Alcune riflessioni, non è per fare polemica, solo per esplicitare i dubbi che mi sorgono: ritengo, infatti, la fitoterapia effettuata sui principi attivi ed a fronte di indagini scientifiche un’arma in più nel bagaglio medico. ma per i prodotti da banco i dubbi mi sorgono.
1-Anche se indicati sulla confezione tipo d erba e titolazione dei principi attivi non esiste la sicurezza che il contenuto sia effettivamente quello indicato, come dimostrano alcune indagini di confronto sui diversi contenuti di alcuni preparati tra di loro analoghi.
2-Certi prodotti contengono ingredienti miscelati con nomi di fantasia di cui a volte non sono indicate le composizioni, per cui non si riesce a risalire all’esatto contenuto.
3-Accanto ai suggerimenti forniti dai farmacisti (che qualcosa devono vendere a fronte di una domanda dell’utente) ci sono le prescrizioni di diversi medici, che nella maggior parte dei casi non conoscono alcunché della fitoterapia e si basano solo su quanto indicato dagli informatori. Spesso ciò accade a livello di specialisti di varie branche, quando non sono ancora indicati i farmaci o quando quelli provati non sono efficaci o se il paziente è già in politerapia: sono tentativi offerti spesso con frasi tipo ” veda se funziona”, “dovrebbe avere effetto” e similari: non essendoci studi seri in materia si va per tentativi. E non c’è branca della medicina che non abbia i suoi vari integratori, senza seria documentazione di efficacia e senza competenza specifica da parte del prescrittore.
Grazie x le utilissime informazioni che date quotidianamenfe
Un bellissimo manifesto, col quale i produttori di integratori si incarteranno il pesce, e continueranno indisturbati a mettere ciò che vogliono nel loro prodottio, salvo ritirarlo dal commercio se rivelatosi nocivo o ingannevole… ma solo quando, dopo mesi o anni, finalmente gli Enti preposti se ne accorgeranno e sanzioneranno poco, male, e quando ormai il prodotto è stato interamente venduto e non è più neppure in commercio.

Voci di dati salvate
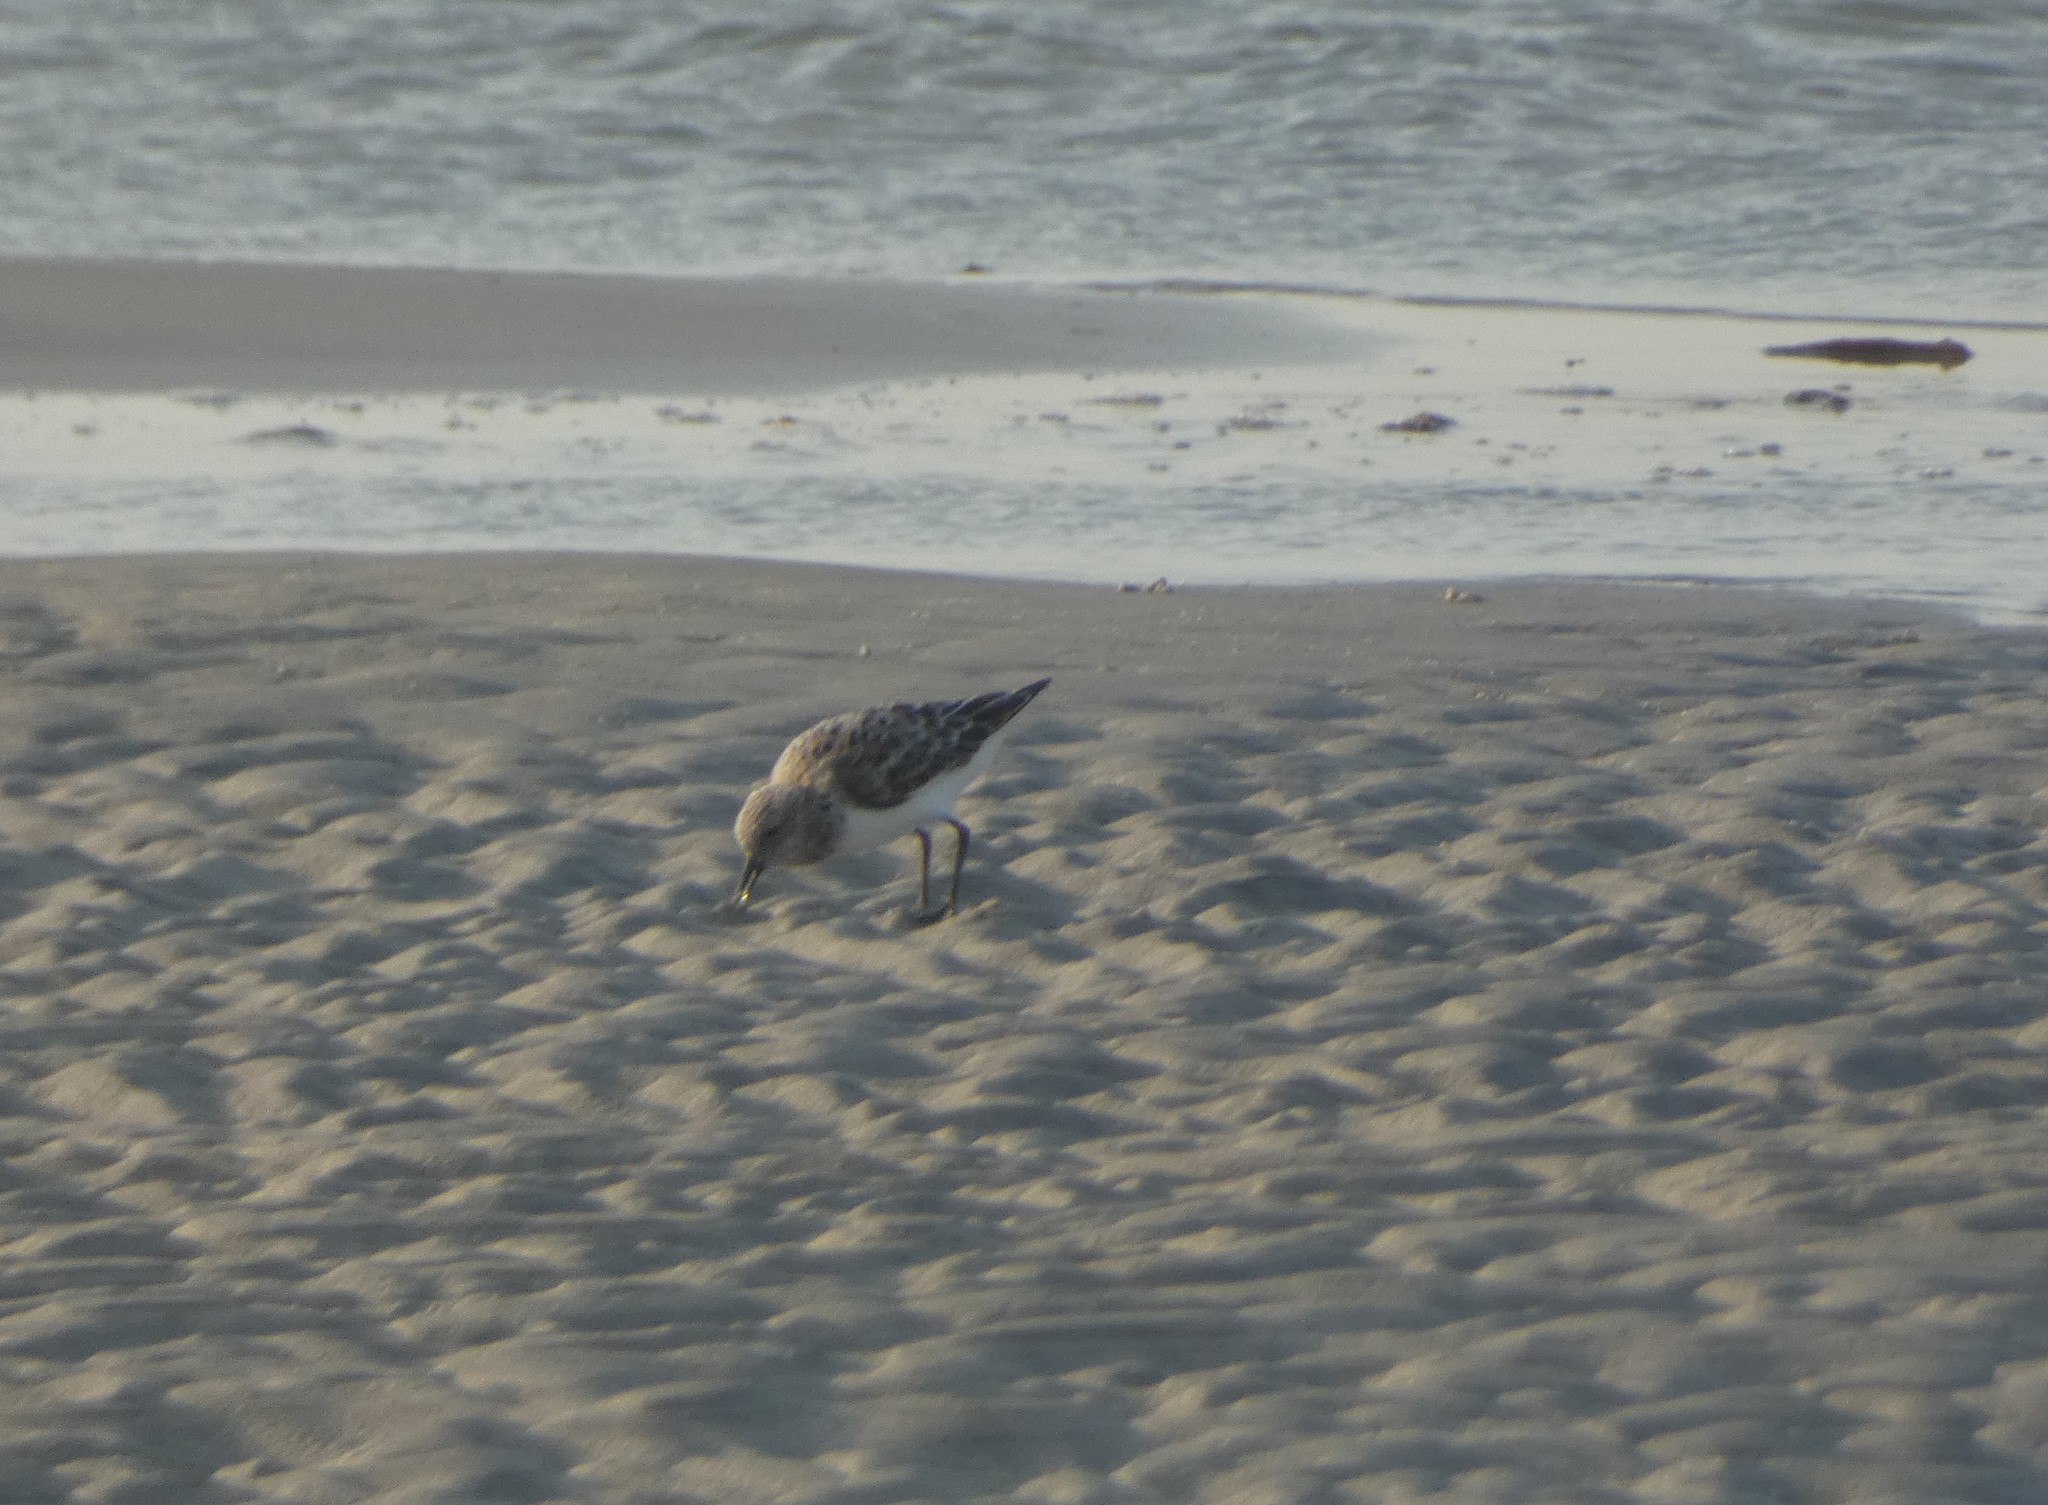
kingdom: Animalia
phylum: Chordata
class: Aves
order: Charadriiformes
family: Scolopacidae
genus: Calidris
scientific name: Calidris alba
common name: Sanderling
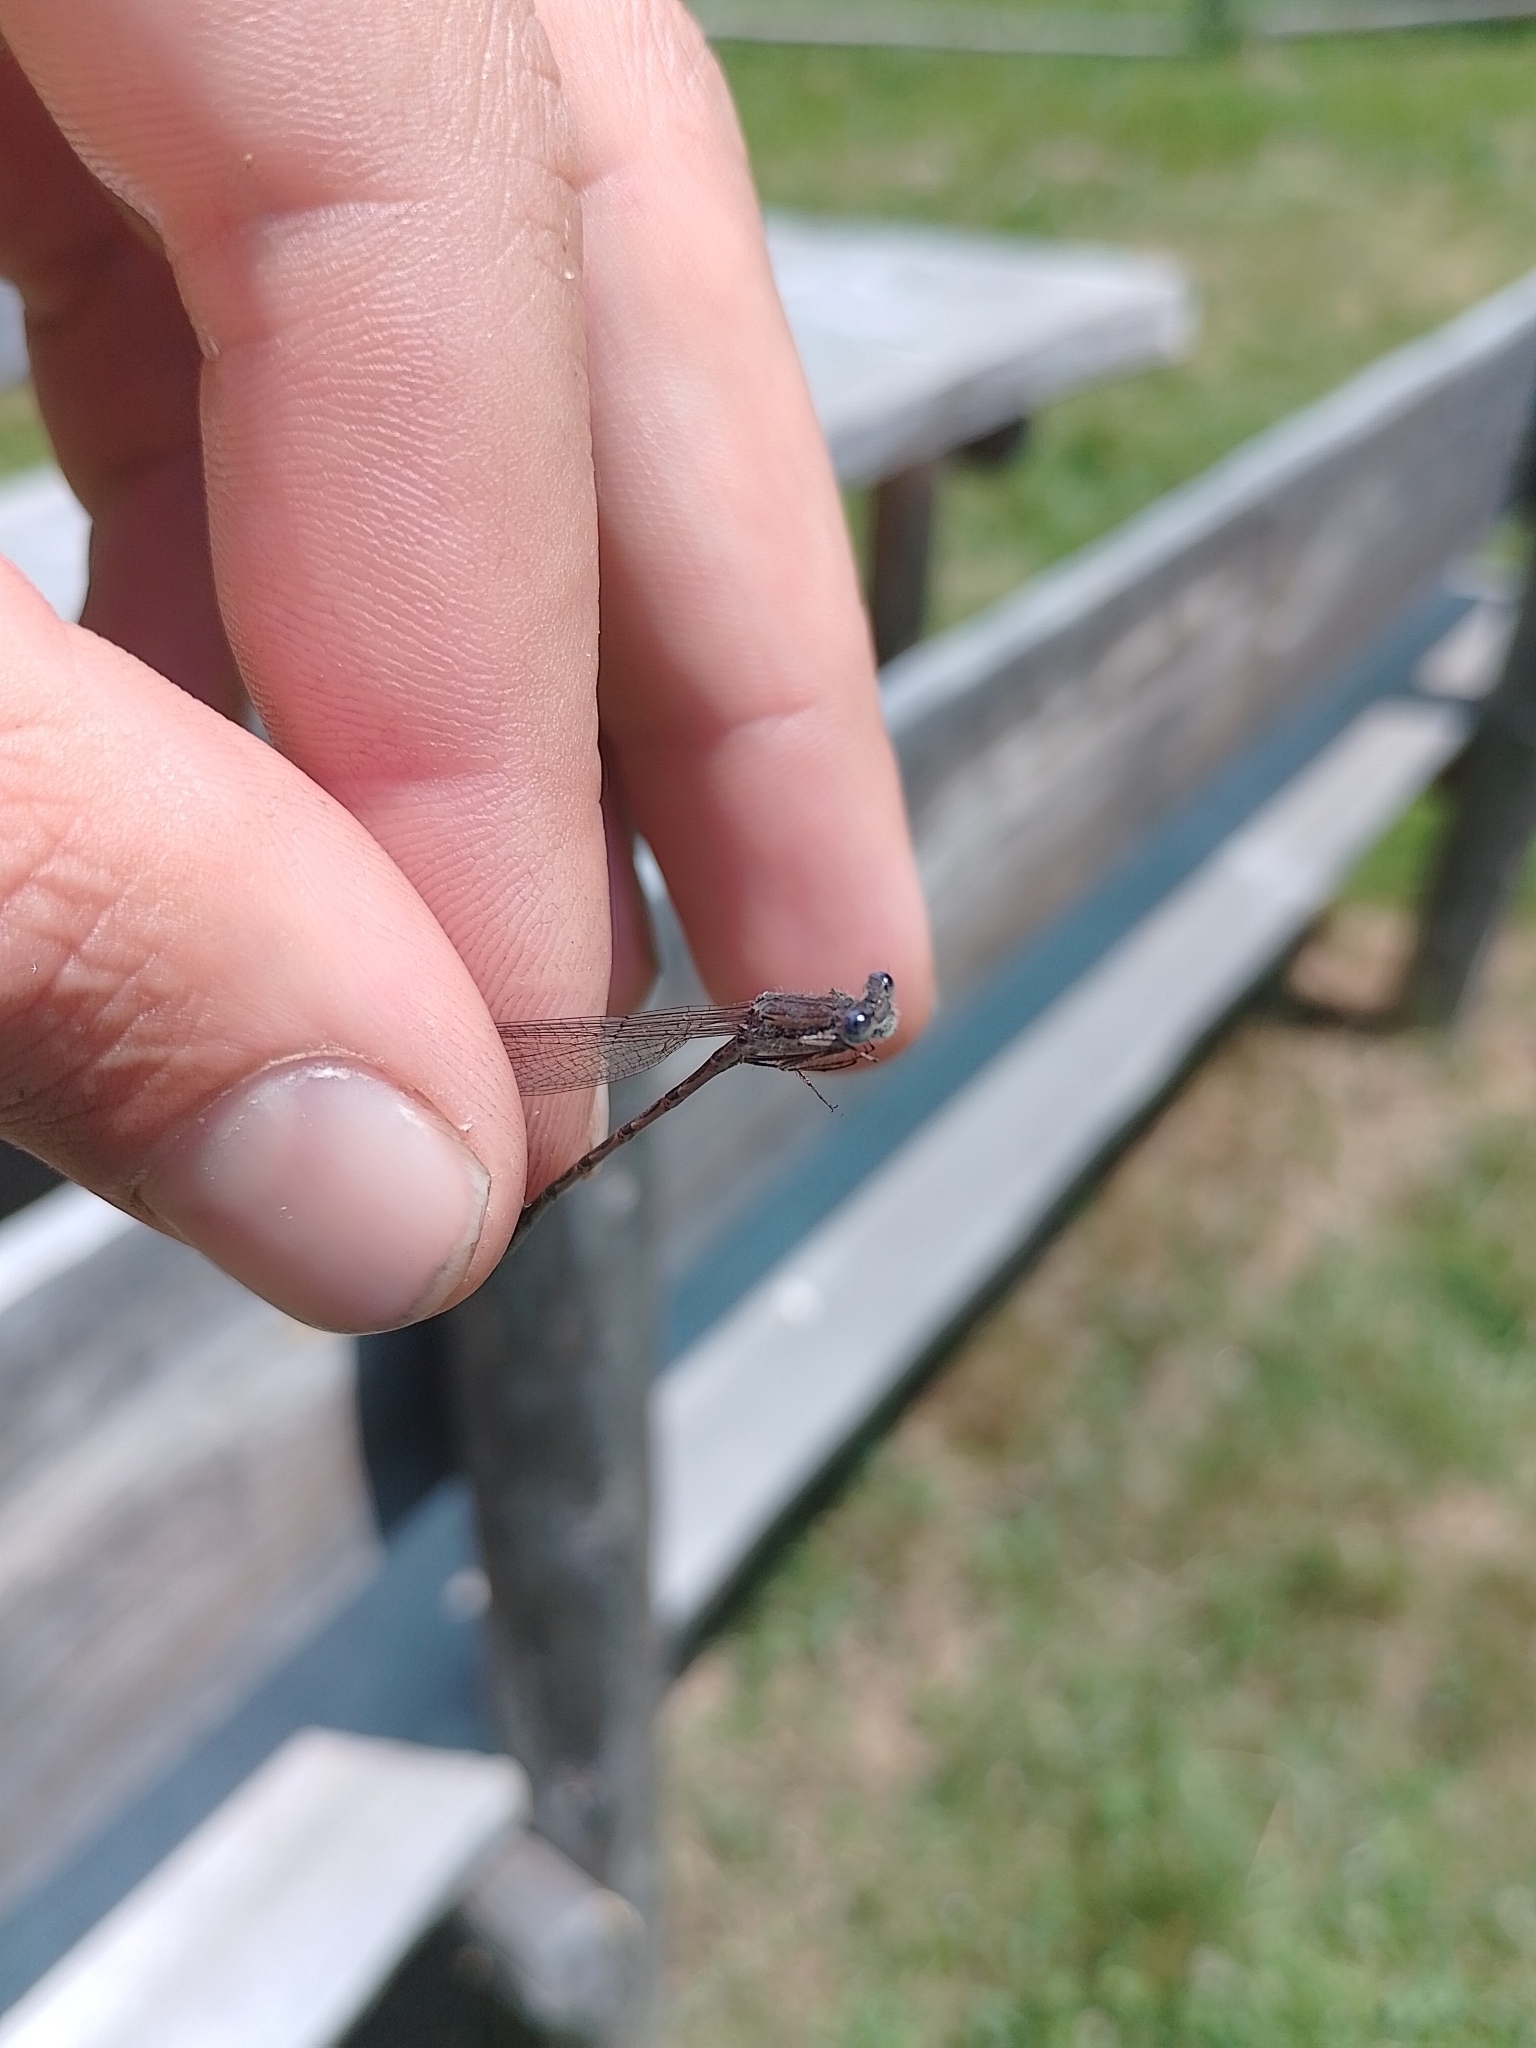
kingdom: Animalia
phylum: Arthropoda
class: Insecta
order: Odonata
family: Lestidae
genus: Sympecma
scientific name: Sympecma fusca
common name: Common winter damsel
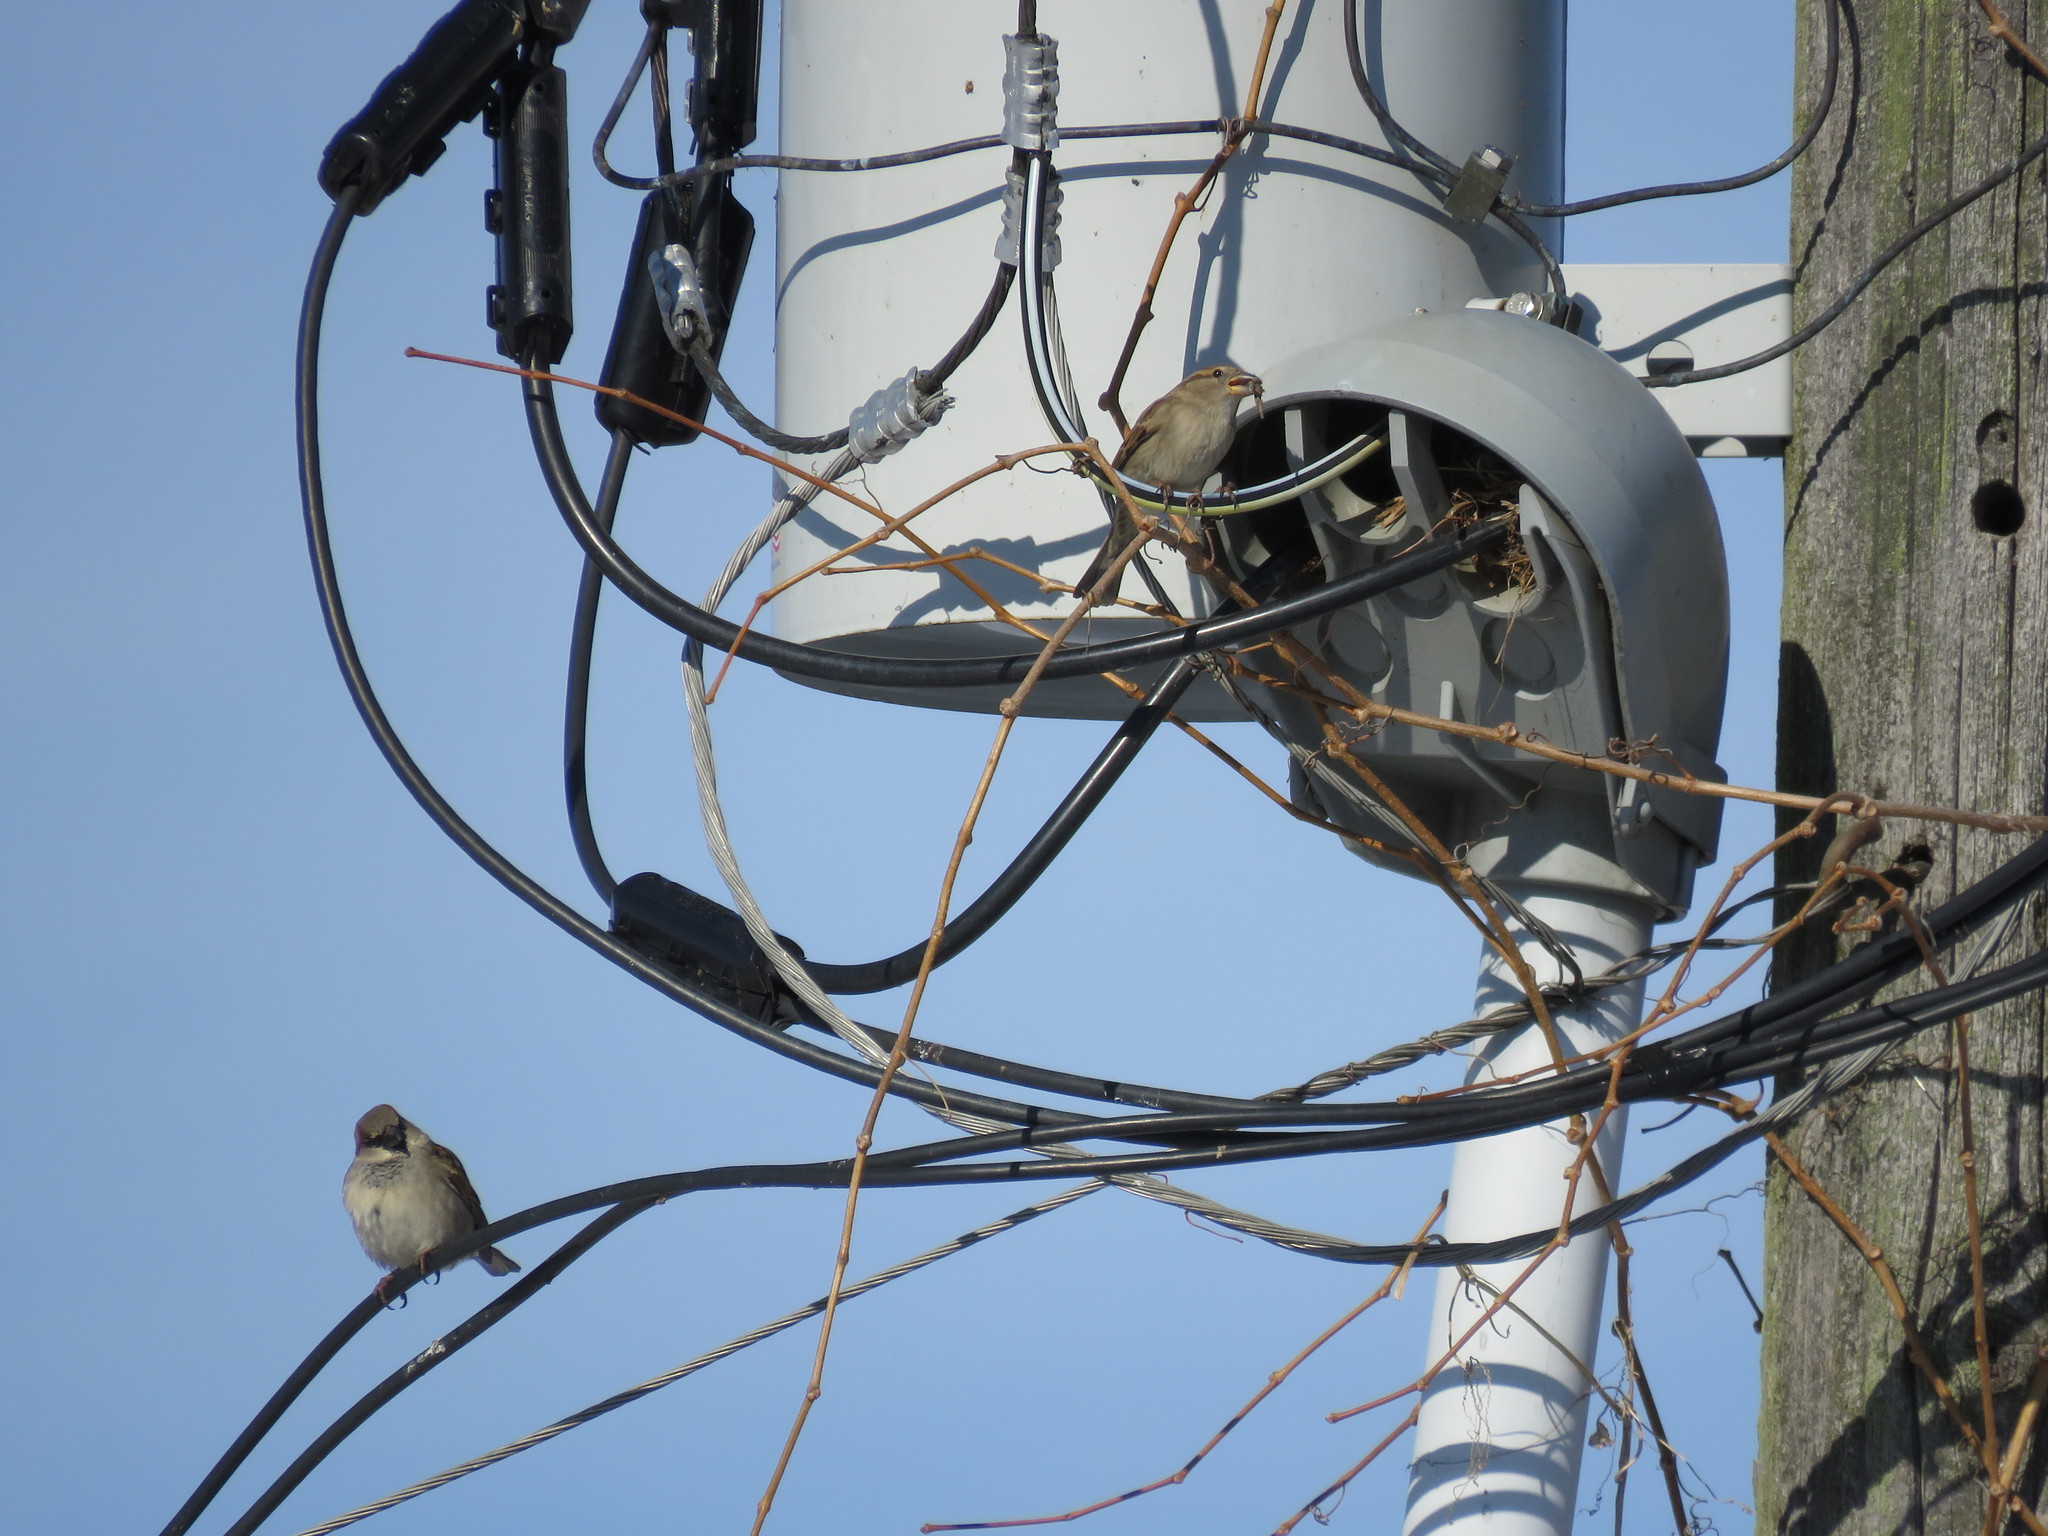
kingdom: Animalia
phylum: Chordata
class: Aves
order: Passeriformes
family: Passeridae
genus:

**Esercizi**
(1) Copi dal testo sulla fitoterapia il passo che inizia con "Alcune riflessioni, non" e prosegue fino a "di loro analoghi.".
(2) Nel testo sulla fitoterapia, su che cosa si basano molti medici che prescrivono questi prodotti senza conoscere la materia?
(3) Prosegua il testo sulla fitoterapia, riprendendo dopo l'ultima frase riportata.
I dati costituiscono materiale a sé, distinto dal testo.

**Soluzioni**
(1)
Alcune riflessioni, non è per fare polemica, solo per esplicitare i dubbi che mi sorgono: ritengo, infatti, la fitoterapia effettuata sui principi attivi ed a fronte di indagini scientifiche un’arma in più nel bagaglio medico. ma per i prodotti da banco i dubbi mi sorgono.
1-Anche se indicati sulla confezione tipo d erba e titolazione dei principi attivi non esiste la sicurezza che il contenuto sia effettivamente quello indicato, come dimostrano alcune indagini di confronto sui diversi contenuti di alcuni preparati tra di loro analoghi.

(2) Solo su quanto indicato dagli informatori.

(3)
Come già detto ad nauseam, gli integratori devono essere equiparati per legge ai medicinali da banco, e come tali sottoposti a verifiche PRIMA di essere autorizzati ad essere messi in vendita, in modo che se sono nocivi o ingannevoli non debba essere il consumatore a fare da cavia.
@Luisa
A differenza dei prodotti omeopatici, che non contengono nulla, non fanno nulla (eccetto l’effetto placebo) e pertanto danneggiano solo il portafoglio di chi li compra, i prodotti che veramente contengono parti di piante dovrebbero indicare il contenuto in principi attivi, in modo che il farmacista o il medico sappiano che stanno prescrivendo/vendendo “7 milligrammi di pirinpinpirolidone” (no, tranquilla, non esiste).
E non solo indicazioni descrittive come “contiene 10 grammi di foglie di elleboro” (sto inventando, ovviamente) perché il contenuto di qualunque foglia/fiore/radice/corteccia ecc. varia enormente in base all’età della pianta, al terreno in cui vive, all’esposizione al sole/mezz’ombra/ombra, alla disponibiltà di acqua, all’epoca di raccolta, al metodo di essicazione… tutte cose che solo l’erborista esperto che le raccoglie è in grado di valutare.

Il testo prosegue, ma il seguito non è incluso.